Honorable mention 2: At the trade deadline in 1996, Neil Smith was possessed by the ghost of Ferguson and agreed to trade Mattias Norstrom, Ray Ferraro, Ian Laperriere and Nathan Lafayette to the Kings for Shane Churla, Marty McSorley, and Jari Kurri. To put this in perspective, Nathan Lafayette alone played more games (84) for the Kings than McSorley, Kurri and Churla did combined (78, and only because Churla actually played part of a second season) for the Rangers. Norstrom spent a decade as the rock on the Kings’ blueline. Not that the Rangers needed him, what with Rumun Ndur, Stan Neckar, Bruce Driver, Stephane Quintal, Vladimir Malakhov, Dave Karpa ready to take his minutes. Laperriere spent a decade and a half as a physical checking winger. Not that the Rangers needed players with a little grit to their game considering the amazing successes they had between 1997 and 2007. Screw Ferraro. He was an Islander.
Honorable mention 3: Doug Weight, a young player with slick playmaking skills, is habitually deployed on a fourth line or scratched by Roger Neilson because Roger believes in matching lines and not playing to a team’s strengths. Eventually, Roger is fired but new coach Ron Smith doesn’t understand playmaking centers or matching lines. Neil Smith does the only sane thing possible: he trades Weight to Edmonton for Esa Tikkanen because it’s all about the rings, baby. Okay, this deal helped cement the cup in 1994, but think for a minute about the Rangers in the latter half of the 90s if they’d kept Weight. And Amonte. And Zubov. And Norstrom. Mix in with Messier, Graves, Leetch and Kovalev. Tell me the Rangers miss the playoffs from 1998-2004 with a straight face.

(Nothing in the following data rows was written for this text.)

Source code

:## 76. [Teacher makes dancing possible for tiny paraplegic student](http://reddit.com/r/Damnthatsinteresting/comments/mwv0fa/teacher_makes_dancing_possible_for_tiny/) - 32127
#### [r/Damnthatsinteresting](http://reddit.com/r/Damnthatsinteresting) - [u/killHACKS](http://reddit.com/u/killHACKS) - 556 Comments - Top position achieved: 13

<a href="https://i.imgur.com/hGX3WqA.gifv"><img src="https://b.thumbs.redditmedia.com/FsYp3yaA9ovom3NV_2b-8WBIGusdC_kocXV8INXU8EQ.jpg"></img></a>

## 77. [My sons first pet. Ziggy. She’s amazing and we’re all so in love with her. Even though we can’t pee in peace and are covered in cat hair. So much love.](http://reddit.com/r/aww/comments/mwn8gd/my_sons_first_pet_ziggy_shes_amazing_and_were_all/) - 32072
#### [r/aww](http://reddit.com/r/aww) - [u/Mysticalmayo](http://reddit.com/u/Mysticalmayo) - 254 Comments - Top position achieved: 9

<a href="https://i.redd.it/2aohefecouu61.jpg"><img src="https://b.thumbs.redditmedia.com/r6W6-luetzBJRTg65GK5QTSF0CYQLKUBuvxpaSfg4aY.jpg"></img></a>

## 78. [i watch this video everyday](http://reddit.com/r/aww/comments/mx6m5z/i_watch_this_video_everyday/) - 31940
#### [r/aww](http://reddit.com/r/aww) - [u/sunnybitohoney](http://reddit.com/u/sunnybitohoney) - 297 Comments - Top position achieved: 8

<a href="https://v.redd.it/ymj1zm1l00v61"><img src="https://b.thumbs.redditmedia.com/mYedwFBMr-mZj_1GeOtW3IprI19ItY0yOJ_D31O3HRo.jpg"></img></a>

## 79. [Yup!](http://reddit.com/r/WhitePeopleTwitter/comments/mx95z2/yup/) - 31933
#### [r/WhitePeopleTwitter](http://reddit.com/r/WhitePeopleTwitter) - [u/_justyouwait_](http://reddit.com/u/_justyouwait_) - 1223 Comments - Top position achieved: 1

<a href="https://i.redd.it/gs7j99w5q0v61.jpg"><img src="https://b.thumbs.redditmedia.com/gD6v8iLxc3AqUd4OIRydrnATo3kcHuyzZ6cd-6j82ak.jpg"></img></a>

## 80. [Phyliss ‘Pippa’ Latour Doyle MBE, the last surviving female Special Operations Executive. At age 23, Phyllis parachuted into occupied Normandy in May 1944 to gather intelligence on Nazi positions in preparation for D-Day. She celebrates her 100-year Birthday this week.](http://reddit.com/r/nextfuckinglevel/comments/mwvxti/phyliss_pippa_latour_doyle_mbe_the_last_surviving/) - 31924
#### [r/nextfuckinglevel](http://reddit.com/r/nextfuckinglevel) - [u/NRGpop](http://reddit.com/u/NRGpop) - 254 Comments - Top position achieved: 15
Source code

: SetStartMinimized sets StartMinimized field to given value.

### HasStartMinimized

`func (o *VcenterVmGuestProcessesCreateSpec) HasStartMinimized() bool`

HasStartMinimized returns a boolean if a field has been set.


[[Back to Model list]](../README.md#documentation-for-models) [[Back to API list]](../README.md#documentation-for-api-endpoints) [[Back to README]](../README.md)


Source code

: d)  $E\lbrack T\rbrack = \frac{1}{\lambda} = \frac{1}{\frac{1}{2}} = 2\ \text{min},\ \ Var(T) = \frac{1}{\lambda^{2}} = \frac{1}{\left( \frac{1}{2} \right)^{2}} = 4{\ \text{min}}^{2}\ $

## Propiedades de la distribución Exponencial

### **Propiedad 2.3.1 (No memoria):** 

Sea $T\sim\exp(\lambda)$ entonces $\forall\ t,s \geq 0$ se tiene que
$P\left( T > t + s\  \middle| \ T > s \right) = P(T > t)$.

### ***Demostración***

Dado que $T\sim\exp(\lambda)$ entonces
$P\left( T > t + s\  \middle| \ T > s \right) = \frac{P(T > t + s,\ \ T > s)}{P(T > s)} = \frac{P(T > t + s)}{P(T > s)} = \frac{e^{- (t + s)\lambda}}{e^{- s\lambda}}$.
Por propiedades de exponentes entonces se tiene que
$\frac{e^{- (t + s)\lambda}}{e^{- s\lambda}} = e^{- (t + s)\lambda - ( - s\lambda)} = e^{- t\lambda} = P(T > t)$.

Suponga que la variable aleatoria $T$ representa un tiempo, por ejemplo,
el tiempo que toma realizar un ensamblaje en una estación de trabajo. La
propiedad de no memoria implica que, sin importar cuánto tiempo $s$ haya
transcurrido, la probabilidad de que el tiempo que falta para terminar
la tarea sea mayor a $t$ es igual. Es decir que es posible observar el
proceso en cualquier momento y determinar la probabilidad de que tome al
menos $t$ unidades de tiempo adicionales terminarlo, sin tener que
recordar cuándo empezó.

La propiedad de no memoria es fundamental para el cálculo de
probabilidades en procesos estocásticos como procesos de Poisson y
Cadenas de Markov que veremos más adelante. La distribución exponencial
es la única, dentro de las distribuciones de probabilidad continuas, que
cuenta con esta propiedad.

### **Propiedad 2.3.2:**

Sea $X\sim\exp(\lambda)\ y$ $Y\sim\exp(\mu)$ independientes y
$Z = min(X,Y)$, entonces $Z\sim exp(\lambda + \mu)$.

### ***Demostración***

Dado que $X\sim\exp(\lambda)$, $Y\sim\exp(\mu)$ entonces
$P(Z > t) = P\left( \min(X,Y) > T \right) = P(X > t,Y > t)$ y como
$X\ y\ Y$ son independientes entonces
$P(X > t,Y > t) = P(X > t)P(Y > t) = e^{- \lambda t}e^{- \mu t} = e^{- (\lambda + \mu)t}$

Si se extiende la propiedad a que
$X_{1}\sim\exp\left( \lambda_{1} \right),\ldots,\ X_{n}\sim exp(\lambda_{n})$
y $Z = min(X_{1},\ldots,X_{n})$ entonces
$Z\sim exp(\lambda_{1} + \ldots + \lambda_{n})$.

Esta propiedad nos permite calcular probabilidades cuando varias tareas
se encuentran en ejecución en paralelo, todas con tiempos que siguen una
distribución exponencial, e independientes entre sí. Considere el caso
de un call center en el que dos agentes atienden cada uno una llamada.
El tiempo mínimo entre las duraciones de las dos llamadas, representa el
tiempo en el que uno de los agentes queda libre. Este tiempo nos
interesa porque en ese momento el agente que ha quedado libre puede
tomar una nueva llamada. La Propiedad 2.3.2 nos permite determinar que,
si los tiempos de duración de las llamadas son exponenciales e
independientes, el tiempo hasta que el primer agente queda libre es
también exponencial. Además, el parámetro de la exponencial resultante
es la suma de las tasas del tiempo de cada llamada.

Most Disappointing Rangers Coach/Executive: Phil Esposito (1986-1989)
Someone out there who has only known Glen Sather as general manager is going to point to ol’ tomato face and say HIM.
I respectfully disagree because they’re wrong.
Espo sent a first round pick to Quebec for head coach Michel Bergeron, a coach he fired after not even one full season in an effort to save his job. I don’t even want to mention the players available when the Rangers would have made their pick. Look up the 1988 draft yourself. Hint: they would have had the fifth pick and Jeremy Roenick, Rod Brind’Amour, Teemu Selanne were all on the board. Which means they would have drafted Francois Leroux.
He traded for Bob Froese, which ate into Vanbiesbrouck’s playing time because who ever heard the phrase “Beware division rivals trading goalies to you in an effort to destroy you from within”?
Let’s leave it at this: in the summer of 1986, Esposito took over a Craig Patrick-built semi-decent team that had just made it to the conference finals, looked at the roster, decided “I can make this team better by adding guys I played against in the 70s!” and over the next three years made forty-three trades and seventy-six total transactions.
Hence Kelly Miller and Mike Ridley for Bobby Carpenter for Marcel Dionne.
Hence signing Guy Lafleur who’d only been retired for five years previously.
Hence Trader Phil’s legacy: Two playoff game wins, 1 playoff miss, 0 series wins.
Most Disappointing Rangers Fashion Choice: Torch these Libertys
Fortunately there have been a whole lot of misfires here. I’m more inclined to say the white version of the 1990s Lady Liberty jerseys or the tin foil accented Stadium Series jerseys from last year. Some will point to the Ferguson-designed pajama jersey which he took with him to Winnipeg a few years later. Eh. This is the least of this franchise’s problems.